Lorsqu’au point du jour ils vous accompagnent à vos champs, et que le soleil levant remplissant la nature de son éclat, vient frapper leurs yeux éblouis, entretenez-les du Dieu qui tira du néant ce bel astre.

S’ils s’arrêtent pour prêter l’oreille aux accents mélodieux des habitants de l'air, dites-leur qu’ils bénissent le Créateur à leur manière et qu’ils nous invitent à le bénir à notre tour.

S’ils vous échappent pour cueillir la fleur qui s’épanouit, dites-leur que c’est lui qui donne aux animaux leur pâture et qui revêt les lis des champs. (Ps. CIV, 27; Matth. VI, 30)

Lorsqu’après avoir sillonné la surface de la terre, vous y jetez ce grain qui doit faire votre richesse, dites-leur: Tout mon art, tout mon pouvoir finit là; c’est Dieu qui le fera germer, pousser en herbe tendre, puis en épis dorés: Je plante, j’arrose; mais c’est Dieu qui donne l’accroissement.1 (1 Corinth. III, 6)

Quand vers la fin du jour vous reprenez le chemin de vos demeures, apprenez-leur à bénir le Dieu qui donne du repos à l'homme, et sous la garde duquel vous allez vous délasser de vos travaux.

Si des fléaux destructeurs viennent flétrir vos espérances, faites-leur respecter en eux les ministres du Très-Haut. Dites-leur qu’il fait des vents ses anges; (Ps. CIV, 4) qu’il rend quand il le veut, les cieux d’airain. (Deut. XXVIII, 23)

Si le succès répond à vos soins, que vos fils bénissent avec vous Celui qui envoie les pluies bienfaisantes et les saisons fertiles; Celui qui n’oublie point de rendre témoignage de ce qu’il est; Celui qui remplit vos cœurs de joie. (Actes XIV, 17)

Quand la plus riche des saisons amène pour vous de brillantes récoltes, quand vous les serrez avec un cœur satisfait, quand vos enfants bondissent autour de vous, n’oubliez pas alors de vous élever avec eux à Celui de qui vous tenez tous ces biens; embellissez, ennoblissez votre joie par le sentiment d’une si juste reconnaissance.

Lorsque vous formez vos enfants aux travaux et aux soins de la terre, formez-les de la même manière pour le monde à venir.

Dites-leur qu’il existe une terre plus fortunée, mais invisible, pour laquelle il faut semer, comme pour celle qui frappe leurs regards.

Exercices:
**a.** Répondez à ces questions d'après le texte proposé :
(i) Selon le texte, que font les oiseaux pour le Créateur, et à quoi nous invitent-ils ?
(ii) D'après la citation de la première épître aux Corinthiens, qui donne l'accroissement ?
(iii) De quoi Dieu fait-il ses anges ?
**b.** Ces affirmations s'accordent-elles avec le texte proposé ? Répondez par oui ou non, en citant les mots qui tranchent.
(i) Le cultivateur fait lui-même germer le grain qu'il a semé.
(ii) Le texte parle d'une terre plus fortunée, mais invisible.
(iii) En rentrant le soir, il faut apprendre aux enfants à bénir le Dieu qui donne du repos à l'homme.
**c.** Prolongez le texte sur les enfants et les travaux des champs en écrivant la suite de sa dernière phrase.

Informations fournies:
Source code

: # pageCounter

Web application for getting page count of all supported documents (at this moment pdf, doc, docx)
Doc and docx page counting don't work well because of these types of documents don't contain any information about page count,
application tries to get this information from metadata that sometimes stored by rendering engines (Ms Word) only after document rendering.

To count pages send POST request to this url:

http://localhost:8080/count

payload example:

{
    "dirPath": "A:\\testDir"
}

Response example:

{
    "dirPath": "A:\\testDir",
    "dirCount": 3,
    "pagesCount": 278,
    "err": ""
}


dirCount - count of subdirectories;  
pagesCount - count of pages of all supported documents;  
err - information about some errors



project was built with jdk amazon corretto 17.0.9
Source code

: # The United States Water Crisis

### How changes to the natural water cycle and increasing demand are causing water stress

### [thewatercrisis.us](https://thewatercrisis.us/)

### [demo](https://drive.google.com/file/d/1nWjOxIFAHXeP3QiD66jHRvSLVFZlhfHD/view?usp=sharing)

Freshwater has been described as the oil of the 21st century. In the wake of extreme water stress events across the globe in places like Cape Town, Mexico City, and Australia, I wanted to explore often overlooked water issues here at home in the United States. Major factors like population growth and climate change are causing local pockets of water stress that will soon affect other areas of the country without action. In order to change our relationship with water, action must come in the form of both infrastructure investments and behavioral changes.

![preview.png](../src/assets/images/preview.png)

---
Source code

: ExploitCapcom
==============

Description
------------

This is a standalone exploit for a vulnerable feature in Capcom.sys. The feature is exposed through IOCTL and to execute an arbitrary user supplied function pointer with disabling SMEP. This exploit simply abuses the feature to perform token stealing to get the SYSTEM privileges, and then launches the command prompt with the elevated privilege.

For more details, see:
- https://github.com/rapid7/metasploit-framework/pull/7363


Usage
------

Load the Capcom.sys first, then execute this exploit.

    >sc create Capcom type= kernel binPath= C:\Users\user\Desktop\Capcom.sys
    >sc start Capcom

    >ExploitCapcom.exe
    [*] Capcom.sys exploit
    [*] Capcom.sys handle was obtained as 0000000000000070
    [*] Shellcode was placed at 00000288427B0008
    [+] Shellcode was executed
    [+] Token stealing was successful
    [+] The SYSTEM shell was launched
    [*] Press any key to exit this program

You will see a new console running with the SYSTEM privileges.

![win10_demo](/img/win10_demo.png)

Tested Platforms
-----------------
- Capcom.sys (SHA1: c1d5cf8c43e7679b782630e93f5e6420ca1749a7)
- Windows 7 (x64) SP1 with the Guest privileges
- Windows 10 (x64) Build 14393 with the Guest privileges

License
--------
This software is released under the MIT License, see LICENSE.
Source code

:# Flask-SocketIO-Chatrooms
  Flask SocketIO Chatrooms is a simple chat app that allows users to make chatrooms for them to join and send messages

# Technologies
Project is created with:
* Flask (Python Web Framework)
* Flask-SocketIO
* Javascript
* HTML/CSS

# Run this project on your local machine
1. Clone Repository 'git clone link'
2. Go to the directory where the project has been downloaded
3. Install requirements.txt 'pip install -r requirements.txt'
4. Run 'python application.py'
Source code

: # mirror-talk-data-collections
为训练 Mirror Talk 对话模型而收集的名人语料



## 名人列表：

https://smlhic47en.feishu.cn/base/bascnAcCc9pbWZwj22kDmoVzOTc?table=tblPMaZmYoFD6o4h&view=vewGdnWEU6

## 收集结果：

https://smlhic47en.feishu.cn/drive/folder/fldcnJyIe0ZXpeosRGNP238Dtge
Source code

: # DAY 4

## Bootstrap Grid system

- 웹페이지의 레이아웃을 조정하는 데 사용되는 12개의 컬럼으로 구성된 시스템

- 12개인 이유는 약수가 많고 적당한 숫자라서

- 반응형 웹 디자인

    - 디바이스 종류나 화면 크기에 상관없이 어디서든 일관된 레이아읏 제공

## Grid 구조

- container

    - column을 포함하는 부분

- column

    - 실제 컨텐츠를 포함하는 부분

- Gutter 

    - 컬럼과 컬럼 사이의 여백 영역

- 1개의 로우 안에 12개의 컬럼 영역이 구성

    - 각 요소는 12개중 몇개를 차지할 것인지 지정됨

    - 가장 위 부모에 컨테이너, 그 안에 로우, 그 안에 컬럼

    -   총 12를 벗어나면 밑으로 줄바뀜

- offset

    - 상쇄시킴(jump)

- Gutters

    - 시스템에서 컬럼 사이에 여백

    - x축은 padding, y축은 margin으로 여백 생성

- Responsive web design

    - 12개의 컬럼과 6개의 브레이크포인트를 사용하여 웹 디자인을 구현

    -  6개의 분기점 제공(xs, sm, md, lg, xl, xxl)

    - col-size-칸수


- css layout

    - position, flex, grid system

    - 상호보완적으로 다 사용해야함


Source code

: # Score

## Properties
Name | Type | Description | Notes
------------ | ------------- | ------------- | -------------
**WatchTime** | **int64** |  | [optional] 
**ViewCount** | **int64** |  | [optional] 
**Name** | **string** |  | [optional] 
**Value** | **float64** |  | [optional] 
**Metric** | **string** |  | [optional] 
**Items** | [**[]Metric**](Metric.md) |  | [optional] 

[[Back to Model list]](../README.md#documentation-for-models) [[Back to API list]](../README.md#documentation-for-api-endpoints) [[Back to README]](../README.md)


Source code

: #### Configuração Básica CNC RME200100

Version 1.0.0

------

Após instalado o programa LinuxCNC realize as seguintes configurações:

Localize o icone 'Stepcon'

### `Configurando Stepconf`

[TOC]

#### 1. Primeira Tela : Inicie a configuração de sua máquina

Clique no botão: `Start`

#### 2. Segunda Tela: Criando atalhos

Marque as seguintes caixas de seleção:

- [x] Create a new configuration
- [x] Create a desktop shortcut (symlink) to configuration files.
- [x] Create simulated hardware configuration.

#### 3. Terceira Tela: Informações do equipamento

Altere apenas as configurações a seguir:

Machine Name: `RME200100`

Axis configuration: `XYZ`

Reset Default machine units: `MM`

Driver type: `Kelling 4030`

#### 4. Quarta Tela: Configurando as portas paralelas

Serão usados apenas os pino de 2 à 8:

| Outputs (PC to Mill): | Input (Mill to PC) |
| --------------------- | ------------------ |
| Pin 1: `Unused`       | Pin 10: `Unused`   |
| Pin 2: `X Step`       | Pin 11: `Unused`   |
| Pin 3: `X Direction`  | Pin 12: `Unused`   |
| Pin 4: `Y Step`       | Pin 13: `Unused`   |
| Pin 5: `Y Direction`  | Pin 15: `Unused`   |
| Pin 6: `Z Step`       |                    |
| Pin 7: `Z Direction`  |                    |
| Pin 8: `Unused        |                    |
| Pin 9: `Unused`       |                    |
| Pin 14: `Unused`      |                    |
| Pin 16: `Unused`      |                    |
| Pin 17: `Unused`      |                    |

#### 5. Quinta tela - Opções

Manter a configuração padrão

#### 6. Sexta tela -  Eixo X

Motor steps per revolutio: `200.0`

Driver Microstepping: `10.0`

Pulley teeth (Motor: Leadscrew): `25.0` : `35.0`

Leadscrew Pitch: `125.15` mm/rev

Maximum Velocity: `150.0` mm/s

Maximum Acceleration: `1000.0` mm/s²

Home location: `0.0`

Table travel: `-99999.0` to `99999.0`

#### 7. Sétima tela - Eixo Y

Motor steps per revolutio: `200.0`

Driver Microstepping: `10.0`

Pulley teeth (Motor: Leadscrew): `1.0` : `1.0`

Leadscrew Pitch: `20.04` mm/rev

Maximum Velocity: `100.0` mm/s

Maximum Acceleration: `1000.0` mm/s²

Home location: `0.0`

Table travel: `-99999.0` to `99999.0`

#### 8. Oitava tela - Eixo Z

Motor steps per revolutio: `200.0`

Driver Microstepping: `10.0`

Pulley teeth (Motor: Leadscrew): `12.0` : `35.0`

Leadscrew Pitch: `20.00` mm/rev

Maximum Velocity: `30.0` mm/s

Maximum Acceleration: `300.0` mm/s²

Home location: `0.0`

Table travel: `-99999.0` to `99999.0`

Réponses écrites:
**a.**
(i) Ils bénissent le Créateur à leur manière et nous invitent à le bénir à notre tour.
(ii) C'est Dieu qui donne l'accroissement.
(iii) Il fait des vents ses anges.

**b.**
(i) Non : « c’est Dieu qui le fera germer ».
(ii) Oui : « il existe une terre plus fortunée, mais invisible ».
(iii) Oui : « apprenez-leur à bénir le Dieu qui donne du repos à l'homme ».

**c.**
Dites-leur que c’est là qu’ils seront dédommagés, récompensés de leurs peines, de leurs sacrifices, par une récolte magnifique, qu’aucun orage ne peut détruire, qu’aucun insecte ne peut gâter, qu’aucun larron ne peut enlever.


Faites mieux encore.

Répétez-leur les leçons mêmes de ce Jésus qui, des scènes et des objets de la nature, tirait sans cesse des images pour nous instruire de nos devoirs et pour élever nos pensées à l’Auteur, au Conservateur de toutes choses.

Ainsi, par exemple, en cultivant votre champ, racontez-leur la parabole du semeur. Dites-leur ensuite: Votre âme, mes chers enfants, est le champ qu’il faut aussi cultiver. Ces pierres, ces épines, ces mauvaises herbes qui gâtent nos semailles, c’est la fidèle image de ces passions, de ces attachements déréglés, de ces désirs terrestres, qui étouffent si souvent dans le cœur humain la semence de la parole.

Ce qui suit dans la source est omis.